Taking her hands, he simply held them. “No. You weren’t completely taken in by everything he was telling you. If you had been, you wouldn’t have settled for his let’s-take-it-slowly-because-you’re-such-a good-little-Catholic-girl routine. And you’d have had him in your bed.”
She stared at him as the words sunk in. How could he possibly understand her better than she understood herself?
“And maybe there’s a simpler explanation. Perhaps he didn’t expect you to bring all of them with you. Just one.”
She continued to stare at him. “Of course. The one that he could depend on me to take was the key chain he gave me from the gift shop at the Four Seasons. He even made a point of fastening all my keys to it.” Withdrawing her hands from his, she fisted them on her hips and tapped her foot.
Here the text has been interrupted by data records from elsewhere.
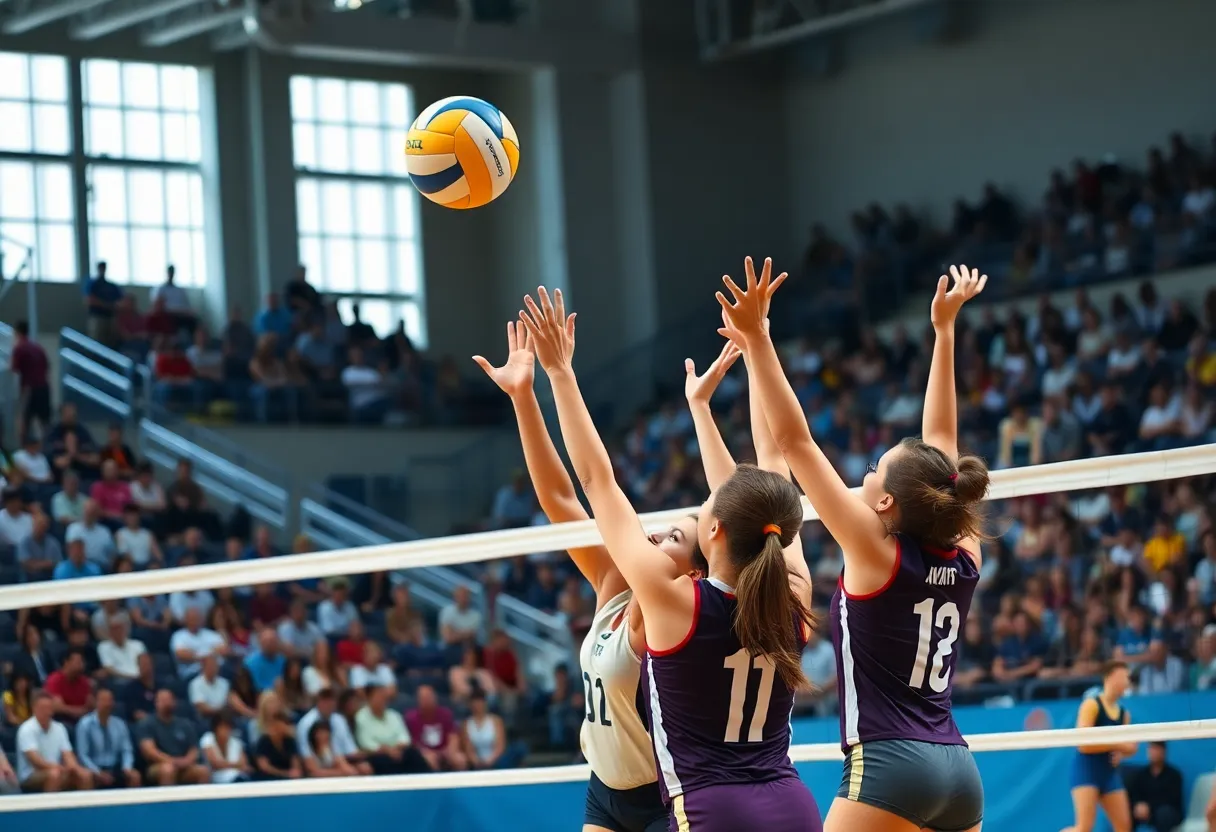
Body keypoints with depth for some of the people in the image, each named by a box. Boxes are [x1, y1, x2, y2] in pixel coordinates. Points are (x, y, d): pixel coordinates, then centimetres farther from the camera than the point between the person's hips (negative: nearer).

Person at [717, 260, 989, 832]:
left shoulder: (878, 554, -7)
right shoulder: (962, 559, 7)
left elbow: (795, 442, -10)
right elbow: (941, 441, 18)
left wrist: (757, 339, -10)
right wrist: (944, 330, 23)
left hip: (887, 767, -7)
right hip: (958, 770, 7)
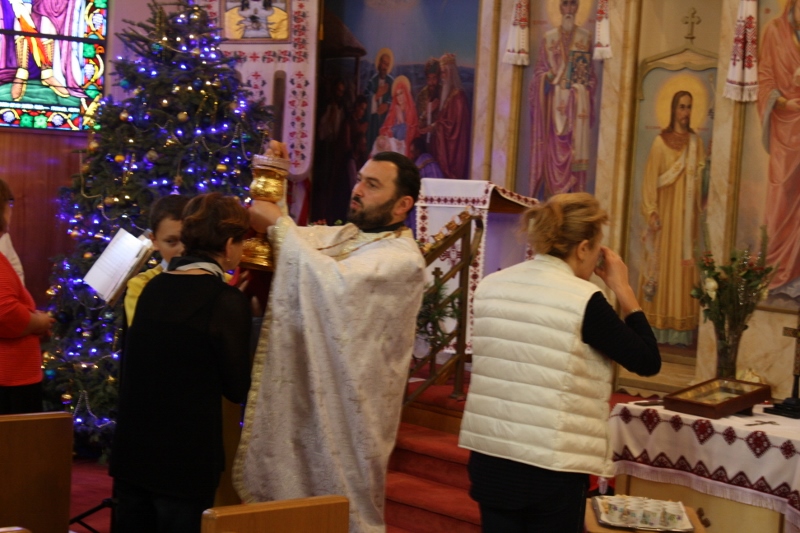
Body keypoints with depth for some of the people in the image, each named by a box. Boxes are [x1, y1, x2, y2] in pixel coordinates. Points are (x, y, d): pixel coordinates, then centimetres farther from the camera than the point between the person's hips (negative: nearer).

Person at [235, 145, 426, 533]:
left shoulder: (403, 258, -15)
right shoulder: (341, 235, 9)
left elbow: (338, 283, -30)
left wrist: (279, 224, -23)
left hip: (347, 406, -7)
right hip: (307, 393, 7)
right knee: (294, 499, 16)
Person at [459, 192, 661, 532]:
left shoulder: (490, 287, 4)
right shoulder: (583, 300, -13)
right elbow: (648, 362, -6)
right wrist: (623, 290, 1)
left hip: (489, 456, 5)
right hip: (551, 465, -5)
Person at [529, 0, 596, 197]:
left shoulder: (585, 37, 10)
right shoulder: (549, 37, 9)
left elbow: (589, 72, 8)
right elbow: (540, 69, 7)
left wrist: (588, 91, -5)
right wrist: (546, 77, -13)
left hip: (578, 101, 0)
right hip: (555, 100, 0)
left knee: (577, 146, -4)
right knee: (554, 146, -5)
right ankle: (553, 196, -3)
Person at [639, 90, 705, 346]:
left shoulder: (696, 142, 10)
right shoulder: (661, 142, -1)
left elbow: (701, 177, 9)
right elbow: (651, 179, -4)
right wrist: (651, 211, -13)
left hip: (687, 214, 3)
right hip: (666, 212, -3)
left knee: (685, 265, 2)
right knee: (662, 264, -1)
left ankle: (681, 329, 6)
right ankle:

“That answers one of my questions,” Dane said.
 
; “Which one?” Naomi said, trying to control the anger she was feeling. “Just how big a sap is Naomi Brightman?”
“No. You’re not a sap. Michael Davenport is a clever man who reads people very well. He’s made a living lying to people and using them. So don’t waste your anger on yourself. Save it for him—when we catch him.”
She studied him for a moment. “You’re right. What question did you get an answer to?”
“Why he hired someone to snatch your purse this morning.”
“And hiring someone…that raises another question. Why did he hire those two men especially if he’s a risk junkie? He was in town this morning.”
“You saw him, too?”
Her eyes narrowed. “I think so. There was a man on the patio of that restaurant by the pier. He made a gesture that caught my eye, but I was thrown off by the tattoo.”
She patted her upper arm. “I’d never seen Michael with one. But the man who screamed and raced out of here was definitely Michael and there was a tattoo on his upper right arm.”
Dane nodded. “He was definitely on that patio near the pier this morning. He lost his hat leaning over the railing while he was trying to see if that goon managed to get your purse.”
“So why did he bother to hire someone?”
Leaning his hip against the railing, Dane studied her for a moment. “That’s an excellent question and deserves another. What if he didn’t hire them?”
Excitement leapt to her eyes. “Then someone else did. Someone who knows about the artifact and just where it might be located. That means there’s more than one person who’s after it.”
And that puts you in even more danger, Dane thought.
“Maybe it’s the same person who ransacked my apartment early this morning,” Naomi said.
He straightened and gripped her upper arms. “Someone searched your apartment back in Boston?”
“That’s what Sheriff Kirby told me before I left the lobby. He came all the way out to the hotel to tell me in person. It couldn’t have been Michael. He was here on the island. Besides, Michael knew that I would bring the key chain with me. After all, I’d have to lock up my apartment when I left.”